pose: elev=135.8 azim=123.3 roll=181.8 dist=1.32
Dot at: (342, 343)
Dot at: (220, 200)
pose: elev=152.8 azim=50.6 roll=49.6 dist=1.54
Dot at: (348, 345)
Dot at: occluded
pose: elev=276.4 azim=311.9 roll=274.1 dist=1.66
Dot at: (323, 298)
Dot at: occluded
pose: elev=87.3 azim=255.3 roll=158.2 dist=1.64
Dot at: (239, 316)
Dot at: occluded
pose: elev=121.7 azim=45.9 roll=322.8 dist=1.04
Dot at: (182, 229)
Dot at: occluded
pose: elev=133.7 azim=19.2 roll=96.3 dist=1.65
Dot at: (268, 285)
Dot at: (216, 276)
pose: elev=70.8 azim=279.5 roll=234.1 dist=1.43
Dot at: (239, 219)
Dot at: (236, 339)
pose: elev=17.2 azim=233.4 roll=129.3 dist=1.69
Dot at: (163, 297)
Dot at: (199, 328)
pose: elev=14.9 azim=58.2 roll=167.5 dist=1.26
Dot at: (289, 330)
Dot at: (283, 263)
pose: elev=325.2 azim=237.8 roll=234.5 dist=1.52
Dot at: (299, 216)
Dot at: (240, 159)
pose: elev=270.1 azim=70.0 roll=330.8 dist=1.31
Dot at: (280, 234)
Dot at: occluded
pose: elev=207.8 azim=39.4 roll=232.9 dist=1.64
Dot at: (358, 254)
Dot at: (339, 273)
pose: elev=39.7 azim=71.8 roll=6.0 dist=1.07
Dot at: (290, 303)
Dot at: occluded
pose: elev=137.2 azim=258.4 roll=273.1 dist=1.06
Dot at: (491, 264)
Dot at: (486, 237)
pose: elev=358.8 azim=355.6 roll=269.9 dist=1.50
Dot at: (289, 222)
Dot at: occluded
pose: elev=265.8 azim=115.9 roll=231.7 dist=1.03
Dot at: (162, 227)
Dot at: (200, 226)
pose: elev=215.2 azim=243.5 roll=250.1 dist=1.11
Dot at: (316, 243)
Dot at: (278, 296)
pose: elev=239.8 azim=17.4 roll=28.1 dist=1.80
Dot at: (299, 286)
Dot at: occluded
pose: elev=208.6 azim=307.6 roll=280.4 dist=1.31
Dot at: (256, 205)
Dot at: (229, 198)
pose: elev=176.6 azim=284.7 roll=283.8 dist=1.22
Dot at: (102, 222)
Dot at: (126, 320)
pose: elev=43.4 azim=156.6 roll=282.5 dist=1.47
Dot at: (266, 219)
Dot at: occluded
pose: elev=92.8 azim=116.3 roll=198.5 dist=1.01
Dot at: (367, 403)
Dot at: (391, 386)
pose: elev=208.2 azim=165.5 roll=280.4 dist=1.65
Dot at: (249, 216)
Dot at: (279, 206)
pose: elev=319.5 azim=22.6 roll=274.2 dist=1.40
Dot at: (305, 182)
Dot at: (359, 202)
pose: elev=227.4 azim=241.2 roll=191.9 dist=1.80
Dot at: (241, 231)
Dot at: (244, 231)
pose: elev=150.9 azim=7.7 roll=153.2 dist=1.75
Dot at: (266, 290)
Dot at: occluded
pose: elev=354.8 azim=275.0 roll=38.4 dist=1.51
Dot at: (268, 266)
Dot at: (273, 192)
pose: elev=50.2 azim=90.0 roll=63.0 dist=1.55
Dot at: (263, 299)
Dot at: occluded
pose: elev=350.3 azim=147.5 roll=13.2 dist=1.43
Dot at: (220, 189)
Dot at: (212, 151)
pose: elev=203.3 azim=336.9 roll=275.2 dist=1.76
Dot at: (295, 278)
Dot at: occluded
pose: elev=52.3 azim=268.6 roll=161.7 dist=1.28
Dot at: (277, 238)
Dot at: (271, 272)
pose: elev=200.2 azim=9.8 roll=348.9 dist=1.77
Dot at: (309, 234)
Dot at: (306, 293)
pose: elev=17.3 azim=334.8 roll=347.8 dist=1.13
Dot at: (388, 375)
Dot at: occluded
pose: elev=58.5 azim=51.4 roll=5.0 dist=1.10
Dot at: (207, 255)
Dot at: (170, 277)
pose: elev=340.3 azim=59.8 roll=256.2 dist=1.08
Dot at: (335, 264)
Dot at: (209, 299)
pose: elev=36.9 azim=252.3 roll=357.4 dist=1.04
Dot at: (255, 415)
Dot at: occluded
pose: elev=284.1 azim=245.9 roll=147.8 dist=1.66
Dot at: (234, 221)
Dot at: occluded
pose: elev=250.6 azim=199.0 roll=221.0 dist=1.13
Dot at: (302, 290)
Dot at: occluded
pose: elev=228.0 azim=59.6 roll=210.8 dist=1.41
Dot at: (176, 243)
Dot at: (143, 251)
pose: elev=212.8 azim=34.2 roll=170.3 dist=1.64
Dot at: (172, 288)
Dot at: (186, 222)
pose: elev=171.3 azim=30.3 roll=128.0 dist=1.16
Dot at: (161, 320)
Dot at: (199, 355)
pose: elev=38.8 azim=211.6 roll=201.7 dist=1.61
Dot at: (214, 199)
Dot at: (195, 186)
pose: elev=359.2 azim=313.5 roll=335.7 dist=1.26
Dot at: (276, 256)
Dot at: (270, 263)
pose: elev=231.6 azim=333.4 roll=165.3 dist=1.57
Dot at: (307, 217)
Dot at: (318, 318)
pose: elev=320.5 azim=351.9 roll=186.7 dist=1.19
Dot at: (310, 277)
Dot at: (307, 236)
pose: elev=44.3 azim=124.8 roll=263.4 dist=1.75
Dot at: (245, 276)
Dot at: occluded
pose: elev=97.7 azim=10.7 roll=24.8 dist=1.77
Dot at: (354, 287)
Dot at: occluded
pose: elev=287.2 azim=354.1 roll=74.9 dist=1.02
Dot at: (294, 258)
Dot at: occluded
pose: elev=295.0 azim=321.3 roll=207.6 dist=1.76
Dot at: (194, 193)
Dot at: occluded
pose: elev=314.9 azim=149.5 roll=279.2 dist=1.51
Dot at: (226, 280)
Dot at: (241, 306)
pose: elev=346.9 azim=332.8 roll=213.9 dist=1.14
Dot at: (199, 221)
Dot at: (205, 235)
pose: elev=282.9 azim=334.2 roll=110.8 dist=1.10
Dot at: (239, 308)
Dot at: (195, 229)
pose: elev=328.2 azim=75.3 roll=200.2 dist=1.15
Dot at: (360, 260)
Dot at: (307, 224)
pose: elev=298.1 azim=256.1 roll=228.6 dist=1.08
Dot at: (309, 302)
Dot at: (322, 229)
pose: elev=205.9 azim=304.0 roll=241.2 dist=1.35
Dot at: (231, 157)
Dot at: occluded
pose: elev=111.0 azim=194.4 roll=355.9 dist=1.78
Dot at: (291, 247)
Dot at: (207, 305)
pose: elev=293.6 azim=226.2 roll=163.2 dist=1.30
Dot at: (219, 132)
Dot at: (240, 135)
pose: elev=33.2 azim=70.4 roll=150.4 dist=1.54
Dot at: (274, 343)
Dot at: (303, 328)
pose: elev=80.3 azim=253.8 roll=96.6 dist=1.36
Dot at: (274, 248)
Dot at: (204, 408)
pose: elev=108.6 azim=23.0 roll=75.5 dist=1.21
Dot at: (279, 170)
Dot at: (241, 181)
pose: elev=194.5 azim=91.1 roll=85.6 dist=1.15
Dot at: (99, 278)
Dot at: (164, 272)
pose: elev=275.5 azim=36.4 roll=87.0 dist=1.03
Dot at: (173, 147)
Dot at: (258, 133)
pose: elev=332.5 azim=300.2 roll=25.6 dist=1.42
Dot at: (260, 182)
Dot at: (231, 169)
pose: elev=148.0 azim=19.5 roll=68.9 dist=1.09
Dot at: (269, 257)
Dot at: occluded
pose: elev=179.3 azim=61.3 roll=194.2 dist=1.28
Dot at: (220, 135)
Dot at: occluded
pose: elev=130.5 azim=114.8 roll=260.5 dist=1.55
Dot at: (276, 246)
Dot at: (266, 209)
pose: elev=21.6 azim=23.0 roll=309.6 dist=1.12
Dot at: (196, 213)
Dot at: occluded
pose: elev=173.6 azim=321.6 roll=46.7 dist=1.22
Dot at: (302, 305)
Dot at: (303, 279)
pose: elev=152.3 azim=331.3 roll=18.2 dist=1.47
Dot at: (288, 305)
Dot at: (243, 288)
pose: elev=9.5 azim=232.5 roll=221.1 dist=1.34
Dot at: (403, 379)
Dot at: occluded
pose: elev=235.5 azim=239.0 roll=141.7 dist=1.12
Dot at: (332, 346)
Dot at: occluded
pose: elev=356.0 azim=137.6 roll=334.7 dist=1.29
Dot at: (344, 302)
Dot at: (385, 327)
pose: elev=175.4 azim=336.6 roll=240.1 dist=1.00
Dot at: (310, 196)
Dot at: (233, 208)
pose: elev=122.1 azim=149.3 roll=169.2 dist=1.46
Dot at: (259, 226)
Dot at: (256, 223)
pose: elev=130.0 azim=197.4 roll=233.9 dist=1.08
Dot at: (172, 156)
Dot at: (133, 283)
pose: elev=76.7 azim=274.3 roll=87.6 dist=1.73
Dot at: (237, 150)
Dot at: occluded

» **Exercise requirements**: Convert the entries above, starting at the line that contains "pose: elev=194.5 azim=91.1" and ending at the line that contains "Dot at: (266, 209)", into a JSON list of strings with one string per line and both of those lines included.

» **Complete answer**:
[
  "pose: elev=194.5 azim=91.1 roll=85.6 dist=1.15",
  "Dot at: (99, 278)",
  "Dot at: (164, 272)",
  "pose: elev=275.5 azim=36.4 roll=87.0 dist=1.03",
  "Dot at: (173, 147)",
  "Dot at: (258, 133)",
  "pose: elev=332.5 azim=300.2 roll=25.6 dist=1.42",
  "Dot at: (260, 182)",
  "Dot at: (231, 169)",
  "pose: elev=148.0 azim=19.5 roll=68.9 dist=1.09",
  "Dot at: (269, 257)",
  "Dot at: occluded",
  "pose: elev=179.3 azim=61.3 roll=194.2 dist=1.28",
  "Dot at: (220, 135)",
  "Dot at: occluded",
  "pose: elev=130.5 azim=114.8 roll=260.5 dist=1.55",
  "Dot at: (276, 246)",
  "Dot at: (266, 209)"
]